I know the point you are making here, it's valid but very context specific isn't it. 

There are some incredible examples being used here though,  Grace Jones, the internationally famous superstar supermodel that was the face of Yves St Laurent.  She is a really interesting person to focus on because despite being a supermodel, she created her own aesthetic (Neo-cubism) in revolt of conventional attractiveness and became an icon for the cross-dressing community in the process (also had a very interesting relationship and a child with the photographer Jean-Paul-Goude who has been accused of exploiting the characteristics of Jones, yet his work with Jones remains highly influential in lots of noncisheteronormative culture i.e. Lady Gaga etc..)

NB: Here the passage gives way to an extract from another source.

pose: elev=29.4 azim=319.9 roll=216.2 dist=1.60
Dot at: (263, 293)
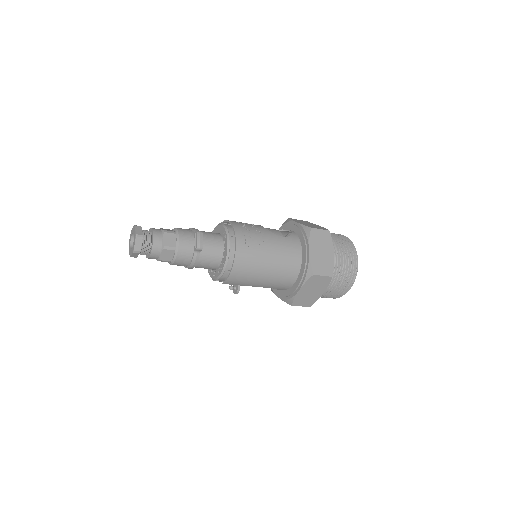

Another interesting point here is regarding the heterocisnormative convention when a lot of supermodels androgynous looks are argued to be a due to the fashion industry being run by gay men, something several female feminist friends have pointed out to me as a problem with it all (whether the reason for this aesthetic is true or not the fashion and beauty industry is hardly run by heteronormative men is it).

gilbertharding

Grace Jones is also an interesting example to me - since I saw the original photo of Island Life at an exhibition at the V&A. Talk about photoshop.

touchingcloth

Quote from: Sebastian Cobb on June 28, 2022, 10:45:14 AMQuite short but impractically girthy?

Composed of dark matter. It doesn't interact with electromagnetic radiation so it's not "visible", but it is massive. I have intercourse/congress with the wife on the reg, so I call it my weekly-interacting massive part.